Fine Arts Cinema Officially Dead
BERKELEY, CA — Theatergoers of Berkeley, CA and the East Bay recently suffered the end of an era of repertory cinema when the Fine Arts Cinema was officially declared dead.
Patrick Kennedy, owner and developer of the apartment and commercial complex being completed on the cinema’s former site, said that the last operator, Keith Arnold, had informed him that he had given up on reopening in the building bearing its name because he had been unable to raise the $800,000 to $1.2 million necessary to outfit the unfinished space offered by Kennedy.
In 2001, Kennedy had unveiled plans to demolish the Fine Arts and two other buildings and replace them with the Fine Arts Building, which would incorporate housing, a restaurant, an art gallery, and a two-screen theater that Arnold and his partner Josephine Scherer could use to screen their art-repertory movie fare—-provided they paid an estimate of $800,000 to fit out the theaters.
“Anyone who crunched the numbers would’ve realized it wouldn’t work,” said Leslie Landburg, daughter of the founder of The Cinema (the Fine Arts' original name). “The theater simply can’t make that kind of money.”

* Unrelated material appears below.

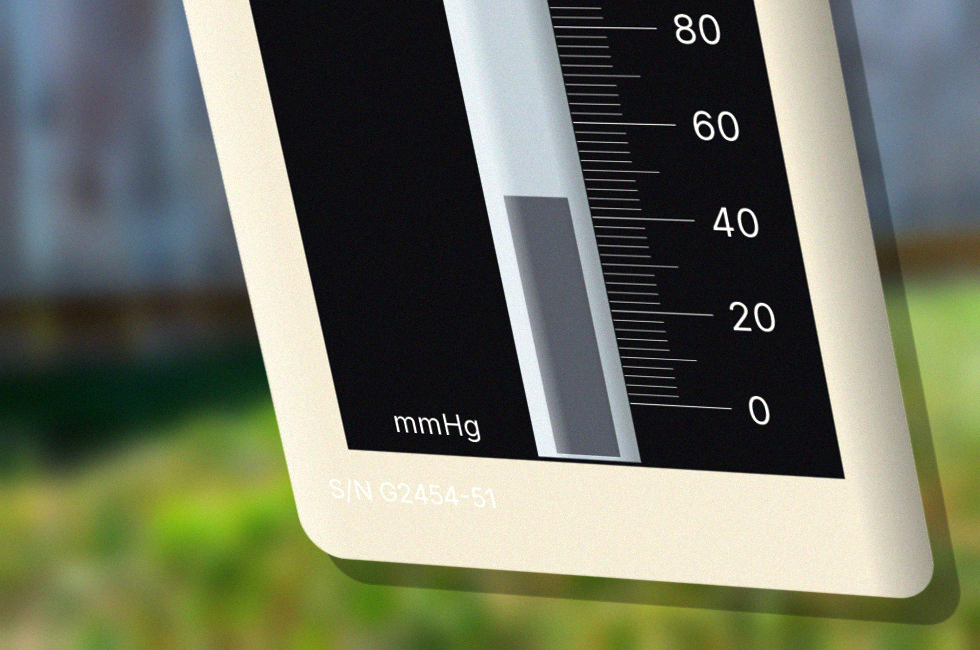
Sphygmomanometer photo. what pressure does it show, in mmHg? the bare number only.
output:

Despite a last-ditch effort by a group of cineastes enlisted by Landberg, Kennedy succeeded in getting a demolition permit, and the cinema was demolished on March 30, 2002.

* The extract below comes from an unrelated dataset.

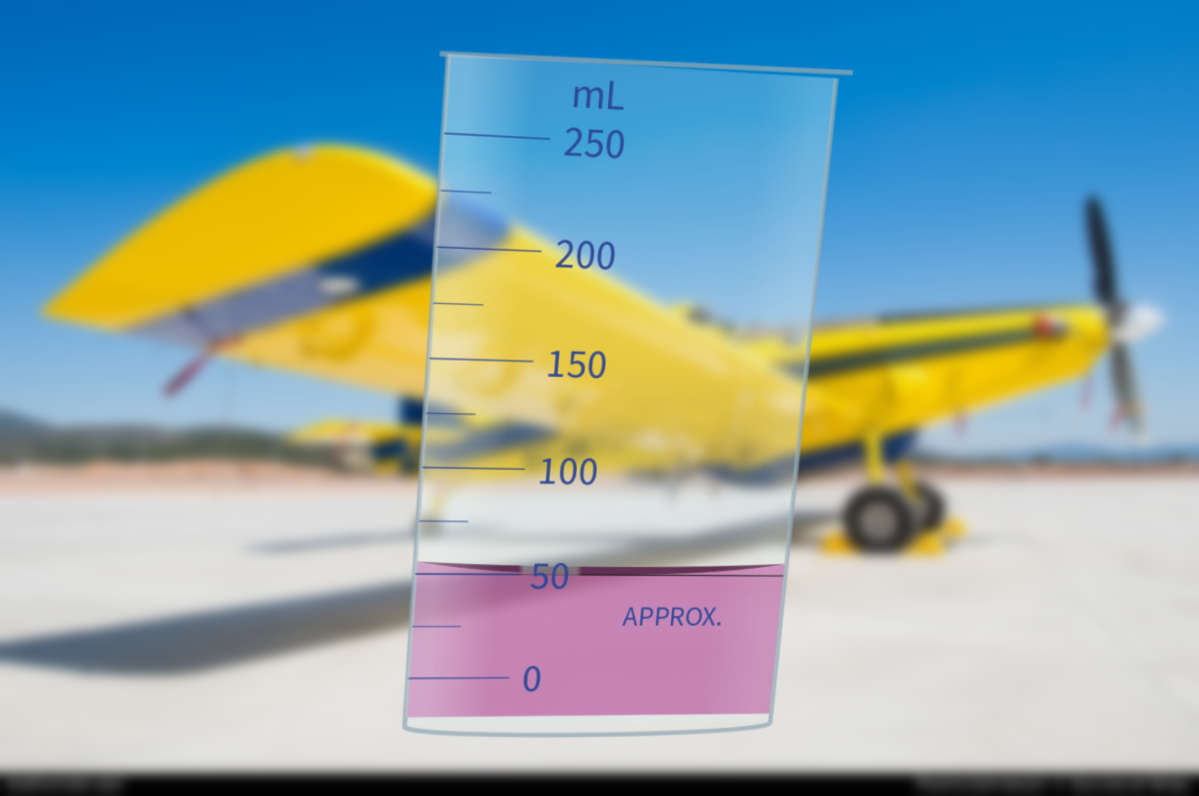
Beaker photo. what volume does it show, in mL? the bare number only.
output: 50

“Kennedy just uses these people for PR,” Landburg said, “then puts them over a barrel to say ‘this is a done deal.’ But somehow it never is.
“it’s the same thing that happened with the Shotgun Players and the Gaia Building.”
When the Fine Arts Building opens, the theater space will stand vacant—-in much the same way as much of the first-floor space in Kennedy’s other buildings.
“It makes me angry,” said Elliot Cohen, a longtime habitue of the Fine Arts. “We lost an important cultural amenity.”